-- TASK --
Pull out every line of the items below that contains the string "stomach".

-- GIVEN DATA --
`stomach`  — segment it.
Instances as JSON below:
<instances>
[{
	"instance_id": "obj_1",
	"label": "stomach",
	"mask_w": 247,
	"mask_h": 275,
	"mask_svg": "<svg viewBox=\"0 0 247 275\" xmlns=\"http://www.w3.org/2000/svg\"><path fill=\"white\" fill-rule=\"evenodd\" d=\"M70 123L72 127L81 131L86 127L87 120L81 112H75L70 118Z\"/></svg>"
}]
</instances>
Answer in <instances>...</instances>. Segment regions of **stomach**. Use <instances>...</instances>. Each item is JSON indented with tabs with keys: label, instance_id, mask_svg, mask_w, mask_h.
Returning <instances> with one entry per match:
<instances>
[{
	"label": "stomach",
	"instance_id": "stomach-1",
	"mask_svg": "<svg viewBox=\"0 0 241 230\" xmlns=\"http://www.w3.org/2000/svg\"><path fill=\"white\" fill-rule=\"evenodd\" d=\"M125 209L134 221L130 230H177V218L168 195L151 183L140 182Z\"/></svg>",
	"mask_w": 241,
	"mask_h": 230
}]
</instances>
...
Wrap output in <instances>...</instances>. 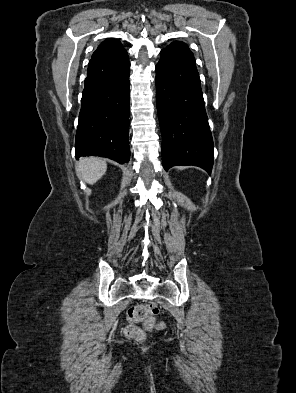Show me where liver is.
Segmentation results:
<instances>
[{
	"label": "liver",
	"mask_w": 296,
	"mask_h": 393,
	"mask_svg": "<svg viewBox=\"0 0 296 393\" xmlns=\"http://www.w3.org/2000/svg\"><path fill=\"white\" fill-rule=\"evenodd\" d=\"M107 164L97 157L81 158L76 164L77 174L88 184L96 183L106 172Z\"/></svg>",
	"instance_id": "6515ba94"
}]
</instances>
---
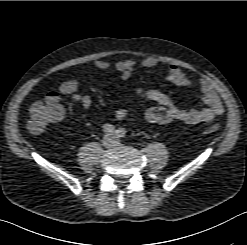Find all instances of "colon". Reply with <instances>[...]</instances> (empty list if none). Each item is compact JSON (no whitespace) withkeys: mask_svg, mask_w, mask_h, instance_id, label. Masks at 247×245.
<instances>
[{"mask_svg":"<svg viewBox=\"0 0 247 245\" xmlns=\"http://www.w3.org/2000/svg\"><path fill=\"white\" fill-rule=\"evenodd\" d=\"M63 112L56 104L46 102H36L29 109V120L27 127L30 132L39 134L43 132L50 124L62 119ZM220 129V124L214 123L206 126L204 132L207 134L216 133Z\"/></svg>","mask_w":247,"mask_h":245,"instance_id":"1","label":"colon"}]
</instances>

-- TASK RESULT --
`stomach`  — segment it.
	"label": "stomach",
Answer in <instances>...</instances>. Segment regions of **stomach**. Use <instances>...</instances>. Each item is JSON indented with tabs with keys: label, instance_id, mask_svg, mask_w, mask_h.
	"label": "stomach",
	"instance_id": "stomach-1",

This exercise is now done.